EXERCISE DETAILS
Extract all text from the listing below and reproduce every line verbatim.

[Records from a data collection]

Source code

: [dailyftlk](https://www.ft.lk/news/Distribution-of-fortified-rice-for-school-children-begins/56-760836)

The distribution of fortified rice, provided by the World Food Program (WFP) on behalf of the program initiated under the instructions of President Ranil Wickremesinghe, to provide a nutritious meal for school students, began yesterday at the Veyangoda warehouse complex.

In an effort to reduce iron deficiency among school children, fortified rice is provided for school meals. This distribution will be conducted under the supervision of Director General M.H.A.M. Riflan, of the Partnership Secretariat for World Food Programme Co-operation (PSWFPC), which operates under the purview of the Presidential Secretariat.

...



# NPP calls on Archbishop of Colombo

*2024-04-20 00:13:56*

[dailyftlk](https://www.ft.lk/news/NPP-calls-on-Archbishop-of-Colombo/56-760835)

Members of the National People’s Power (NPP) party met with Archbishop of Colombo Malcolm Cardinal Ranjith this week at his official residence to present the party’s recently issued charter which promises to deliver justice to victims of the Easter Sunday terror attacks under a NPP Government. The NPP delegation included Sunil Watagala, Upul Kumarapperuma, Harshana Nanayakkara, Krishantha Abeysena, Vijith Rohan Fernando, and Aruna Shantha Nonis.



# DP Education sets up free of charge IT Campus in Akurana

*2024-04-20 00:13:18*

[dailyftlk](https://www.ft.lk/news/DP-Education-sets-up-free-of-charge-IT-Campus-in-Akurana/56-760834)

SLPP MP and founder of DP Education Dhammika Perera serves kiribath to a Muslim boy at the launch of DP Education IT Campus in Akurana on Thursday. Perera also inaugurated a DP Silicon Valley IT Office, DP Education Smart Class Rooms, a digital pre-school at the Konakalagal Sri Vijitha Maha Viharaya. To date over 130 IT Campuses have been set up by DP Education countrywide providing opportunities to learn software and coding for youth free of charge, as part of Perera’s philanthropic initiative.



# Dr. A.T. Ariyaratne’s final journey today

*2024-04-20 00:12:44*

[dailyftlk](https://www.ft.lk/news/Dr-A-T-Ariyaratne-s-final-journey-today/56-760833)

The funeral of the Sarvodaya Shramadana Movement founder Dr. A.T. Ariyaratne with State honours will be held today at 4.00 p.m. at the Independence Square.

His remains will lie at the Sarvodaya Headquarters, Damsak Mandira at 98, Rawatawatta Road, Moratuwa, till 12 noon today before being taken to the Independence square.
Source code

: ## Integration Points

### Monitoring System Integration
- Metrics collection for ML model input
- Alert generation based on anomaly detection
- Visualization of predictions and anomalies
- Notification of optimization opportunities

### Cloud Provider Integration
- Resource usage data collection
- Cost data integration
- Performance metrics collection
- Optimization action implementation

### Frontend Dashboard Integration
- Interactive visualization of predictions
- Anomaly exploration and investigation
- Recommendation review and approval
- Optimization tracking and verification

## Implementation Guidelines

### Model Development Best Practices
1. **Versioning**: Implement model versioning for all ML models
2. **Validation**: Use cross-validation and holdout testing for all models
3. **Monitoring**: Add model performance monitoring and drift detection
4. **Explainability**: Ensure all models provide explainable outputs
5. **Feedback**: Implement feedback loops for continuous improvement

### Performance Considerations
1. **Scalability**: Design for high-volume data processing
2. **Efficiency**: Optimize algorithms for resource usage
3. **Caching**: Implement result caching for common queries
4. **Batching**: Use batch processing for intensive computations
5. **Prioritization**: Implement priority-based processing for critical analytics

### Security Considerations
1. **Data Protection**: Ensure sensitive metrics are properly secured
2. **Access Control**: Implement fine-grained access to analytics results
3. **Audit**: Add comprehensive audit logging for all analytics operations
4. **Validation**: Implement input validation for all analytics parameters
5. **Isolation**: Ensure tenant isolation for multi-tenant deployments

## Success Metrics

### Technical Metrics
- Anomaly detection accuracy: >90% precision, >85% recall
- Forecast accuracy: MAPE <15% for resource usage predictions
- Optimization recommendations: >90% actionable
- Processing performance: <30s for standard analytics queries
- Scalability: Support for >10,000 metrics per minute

WRITTEN REPLY
Source code

: [dailyftlk](https://www.ft.lk/news/Distribution-of-fortified-rice-for-school-children-begins/56-760836)

The distribution of fortified rice, provided by the World Food Program (WFP) on behalf of the program initiated under the instructions of President Ranil Wickremesinghe, to provide a nutritious meal for school students, began yesterday at the Veyangoda warehouse complex.

In an effort to reduce iron deficiency among school children, fortified rice is provided for school meals. This distribution will be conducted under the supervision of Director General M.H.A.M. Riflan, of the Partnership Secretariat for World Food Programme Co-operation (PSWFPC), which operates under the purview of the Presidential Secretariat.

...



# NPP calls on Archbishop of Colombo

*2024-04-20 00:13:56*

[dailyftlk](https://www.ft.lk/news/NPP-calls-on-Archbishop-of-Colombo/56-760835)

Members of the National People’s Power (NPP) party met with Archbishop of Colombo Malcolm Cardinal Ranjith this week at his official residence to present the party’s recently issued charter which promises to deliver justice to victims of the Easter Sunday terror attacks under a NPP Government. The NPP delegation included Sunil Watagala, Upul Kumarapperuma, Harshana Nanayakkara, Krishantha Abeysena, Vijith Rohan Fernando, and Aruna Shantha Nonis.



# DP Education sets up free of charge IT Campus in Akurana

*2024-04-20 00:13:18*

[dailyftlk](https://www.ft.lk/news/DP-Education-sets-up-free-of-charge-IT-Campus-in-Akurana/56-760834)

SLPP MP and founder of DP Education Dhammika Perera serves kiribath to a Muslim boy at the launch of DP Education IT Campus in Akurana on Thursday. Perera also inaugurated a DP Silicon Valley IT Office, DP Education Smart Class Rooms, a digital pre-school at the Konakalagal Sri Vijitha Maha Viharaya. To date over 130 IT Campuses have been set up by DP Education countrywide providing opportunities to learn software and coding for youth free of charge, as part of Perera’s philanthropic initiative.



# Dr. A.T. Ariyaratne’s final journey today

*2024-04-20 00:12:44*

[dailyftlk](https://www.ft.lk/news/Dr-A-T-Ariyaratne-s-final-journey-today/56-760833)

The funeral of the Sarvodaya Shramadana Movement founder Dr. A.T. Ariyaratne with State honours will be held today at 4.00 p.m. at the Independence Square.

His remains will lie at the Sarvodaya Headquarters, Damsak Mandira at 98, Rawatawatta Road, Moratuwa, till 12 noon today before being taken to the Independence square.
Source code

: ## Integration Points

### Monitoring System Integration
- Metrics collection for ML model input
- Alert generation based on anomaly detection
- Visualization of predictions and anomalies
- Notification of optimization opportunities

### Cloud Provider Integration
- Resource usage data collection
- Cost data integration
- Performance metrics collection
- Optimization action implementation

### Frontend Dashboard Integration
- Interactive visualization of predictions
- Anomaly exploration and investigation
- Recommendation review and approval
- Optimization tracking and verification

## Implementation Guidelines

### Model Development Best Practices
1. **Versioning**: Implement model versioning for all ML models
2. **Validation**: Use cross-validation and holdout testing for all models
3. **Monitoring**: Add model performance monitoring and drift detection
4. **Explainability**: Ensure all models provide explainable outputs
5. **Feedback**: Implement feedback loops for continuous improvement

### Performance Considerations
1. **Scalability**: Design for high-volume data processing
2. **Efficiency**: Optimize algorithms for resource usage
3. **Caching**: Implement result caching for common queries
4. **Batching**: Use batch processing for intensive computations
5. **Prioritization**: Implement priority-based processing for critical analytics

### Security Considerations
1. **Data Protection**: Ensure sensitive metrics are properly secured
2. **Access Control**: Implement fine-grained access to analytics results
3. **Audit**: Add comprehensive audit logging for all analytics operations
4. **Validation**: Implement input validation for all analytics parameters
5. **Isolation**: Ensure tenant isolation for multi-tenant deployments

## Success Metrics

### Technical Metrics
- Anomaly detection accuracy: >90% precision, >85% recall
- Forecast accuracy: MAPE <15% for resource usage predictions
- Optimization recommendations: >90% actionable
- Processing performance: <30s for standard analytics queries
- Scalability: Support for >10,000 metrics per minute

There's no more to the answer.